30st in A Nice Dream On Elm Street
- Oct. 31, 2022, 1:02 p.m.
- |
- Public
I got this fuckin’ Acqua Di Gio cologne for my birthday a few months back. It smells like perfume. I hate it.
My mom has never liked any colognes I like because they ‘bother my nose’, so I was flabbergasted when she got me this potpourri smelling stuff. I want to throw it away because it’s not what I want, but that’d be rude. In the last few months she’s done so much for me, a new battery, new fucking tires, and soon to be again a new rear tire.
I just want the things I want, fuck. Not some gay smelling cologne, seriously, it smells like bed bath and beyond. This is like when my grandma (dad’s mom RIP) called me from France and said she was going to get me a really nice cologne and gifted me a fucking dollar store “Our version of” cologne.
I remember looking at my mom and her just shaking her head saying “Just say you like it.”
I had to tell her that when I opened the box she gave me and smelled a cologne that’d seem better to refresh a women’s restroom than be dabbed behind my ears.
I’m ungrateful though. I remember one birthday, think I’d turned 7, I wanted toys like all the kids, you know?
Toys. Things I could play with, be entertained by. I got a book instead.
A nickelodeon book on how to make your own game show.
I remember not hiding my disdain with it and basically just tossing it on the seat next to me and pouting.
My mom looked at me and said how ungrateful I was, and to read the inside sleeve of the book.

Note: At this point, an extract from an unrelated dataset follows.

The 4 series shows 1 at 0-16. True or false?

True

She’d written something nice, I don’t remember it word for word, but it was heartfelt.
She deserved a better son but she got me instead.
My rear tire got a leak saturday after I’d been helping Jarrod run some errands since he’s without a car. Second time somethings happened to my car while helping that retard.
Maybe it’s a sign.
My brother and I don’t really get a long. Something about being a retarded entitled millenial who never got a hand raised to him as a child, so he doesn’t know what it is to have someone yell at you everyday to turn that light off, close that door, or don’t throw away eggshells in the house.
This is going to be a shitty week.
This is basically the first day I haven’t driven my car, they still have company over from another of their parties last night, and I need to get HIGH, FUCK.